BEGIN

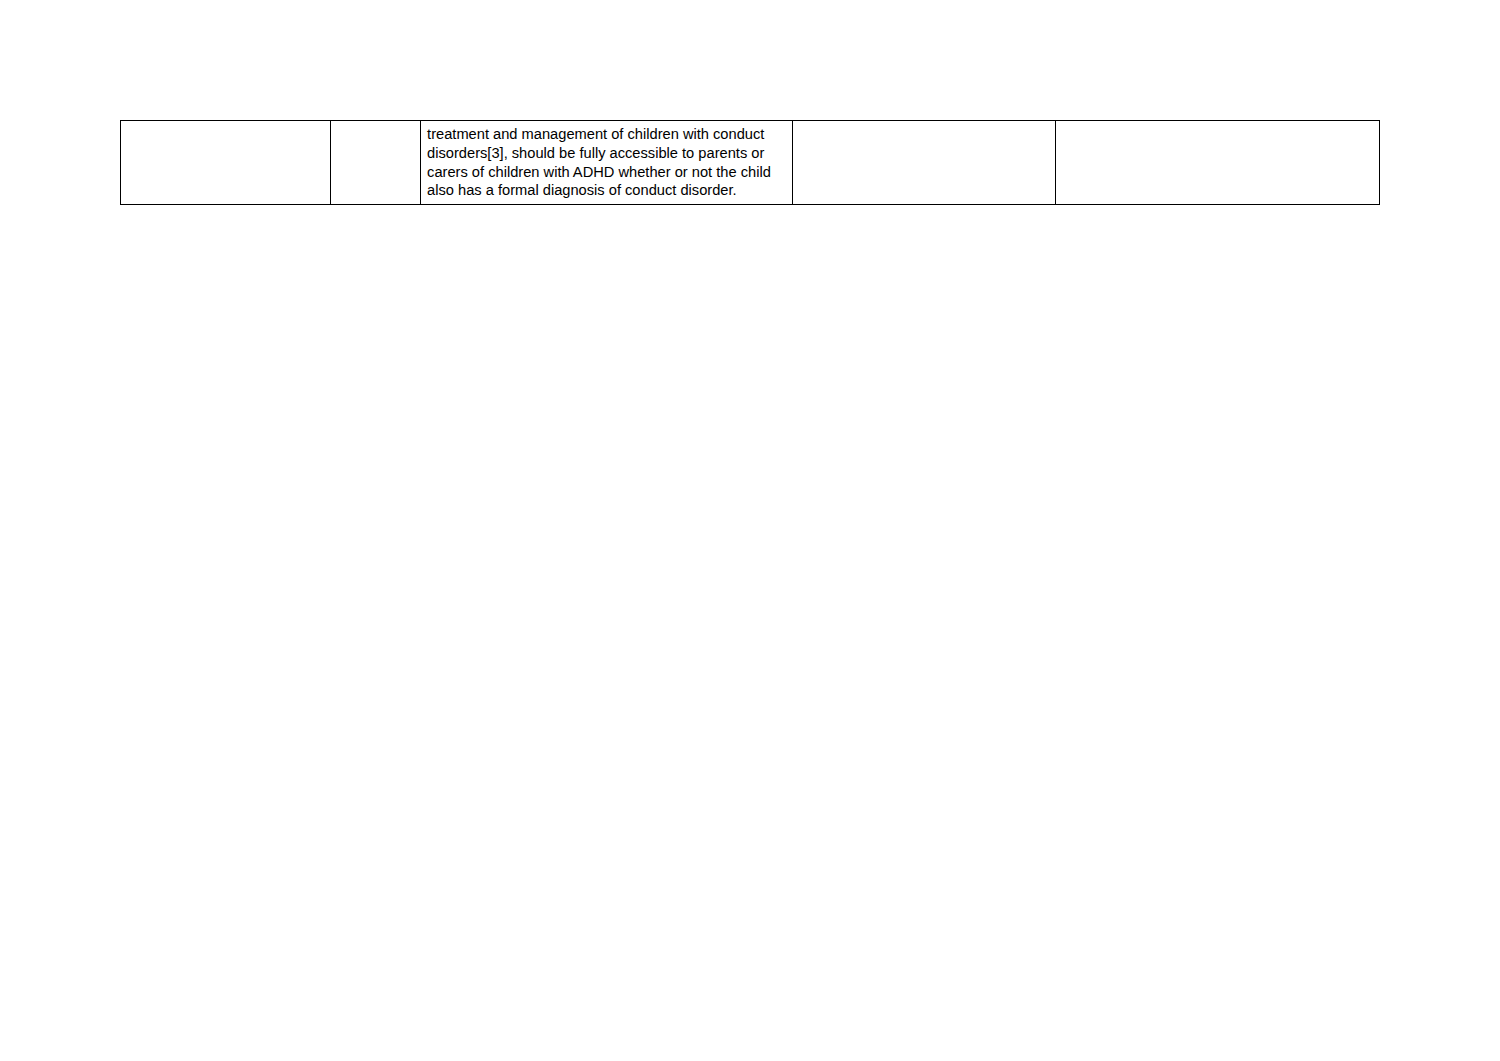| | | treatment and management of children with conduct disorders[3], should be fully accessible to parents or carers of children with ADHD whether or not the child also has a formal diagnosis of conduct disorder. | | |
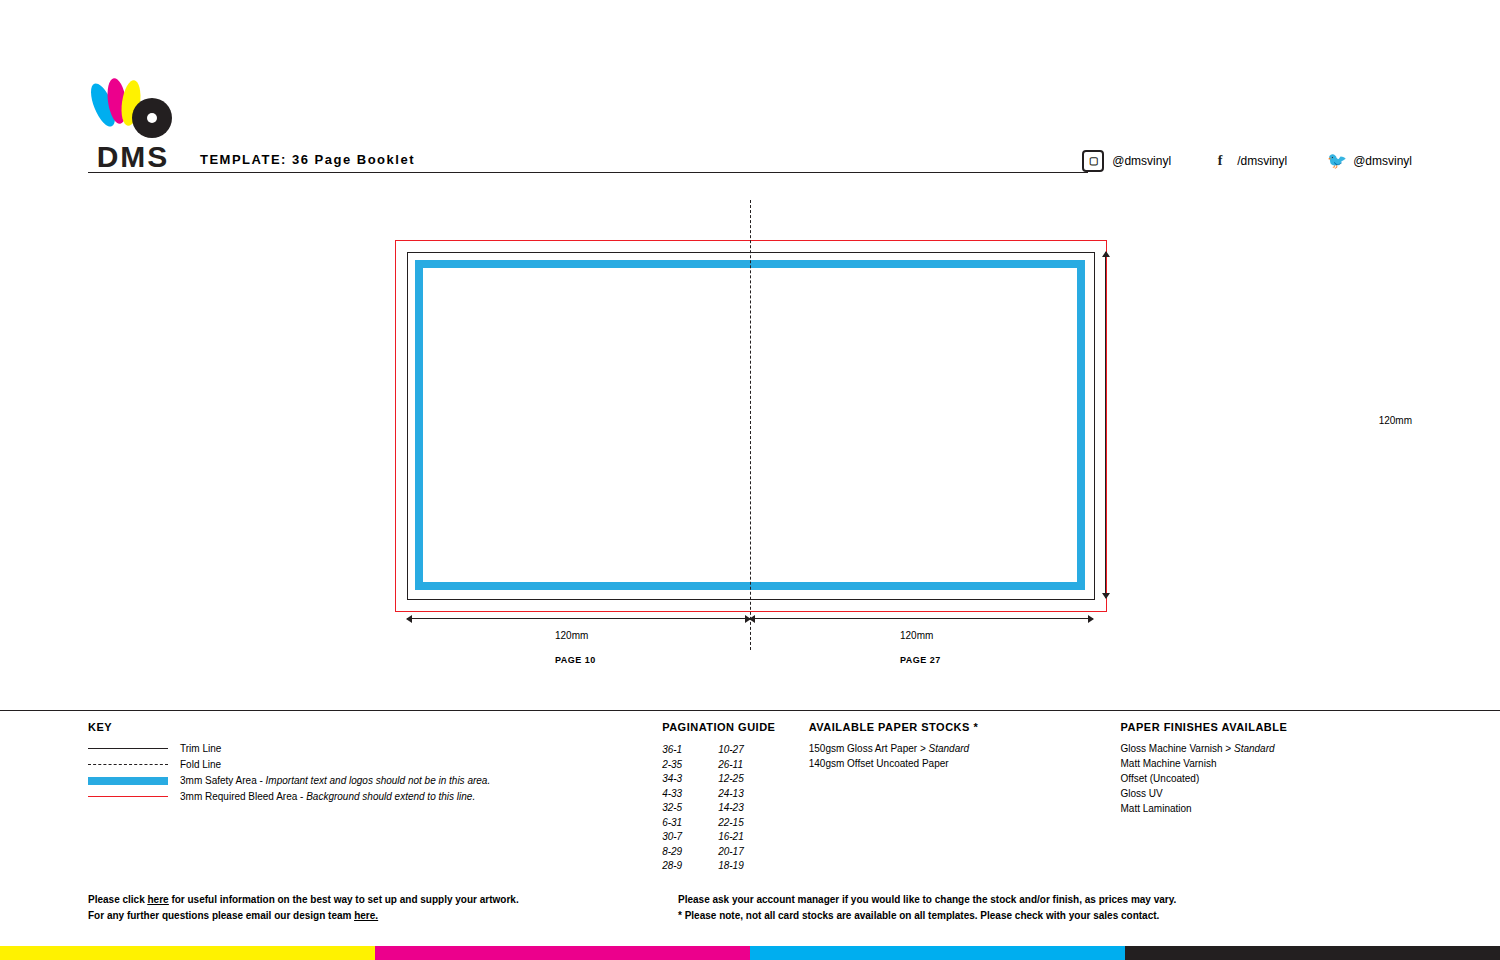DMS
TEMPLATE: 36 Page Booklet
▢@dmsvinyl
f/dmsvinyl
🐦@dmsvinyl
120mm
120mm
120mm
PAGE 10
PAGE 27
KEY
Trim Line
Fold Line
3mm Safety Area - Important text and logos should not be in this area.
3mm Required Bleed Area - Background should extend to this line.
PAGINATION GUIDE
36-110-27
2-3526-11
34-312-25
4-3324-13
32-514-23
6-3122-15
30-716-21
8-2920-17
28-918-19
AVAILABLE PAPER STOCKS *
150gsm Gloss Art Paper > Standard
140gsm Offset Uncoated Paper
PAPER FINISHES AVAILABLE
Gloss Machine Varnish > Standard
Matt Machine Varnish
Offset (Uncoated)
Gloss UV
Matt Lamination
Please click here for useful information on the best way to set up and supply your artwork.
For any further questions please email our design team here.
Please ask your account manager if you would like to change the stock and/or finish, as prices may vary.
* Please note, not all card stocks are available on all templates. Please check with your sales contact.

END

• Work to complete
Write out exactly the lines from the line holding "PAGINATION GUIDE" through the last line of the data, and nothing besides those lines.

• Task answer
PAGINATION GUIDE
36-110-27
2-3526-11
34-312-25
4-3324-13
32-514-23
6-3122-15
30-716-21
8-2920-17
28-918-19
AVAILABLE PAPER STOCKS *
150gsm Gloss Art Paper > Standard
140gsm Offset Uncoated Paper
PAPER FINISHES AVAILABLE
Gloss Machine Varnish > Standard
Matt Machine Varnish
Offset (Uncoated)
Gloss UV
Matt Lamination
Please click here for useful information on the best way to set up and supply your artwork.
For any further questions please email our design team here.
Please ask your account manager if you would like to change the stock and/or finish, as prices may vary.
* Please note, not all card stocks are available on all templates. Please check with your sales contact.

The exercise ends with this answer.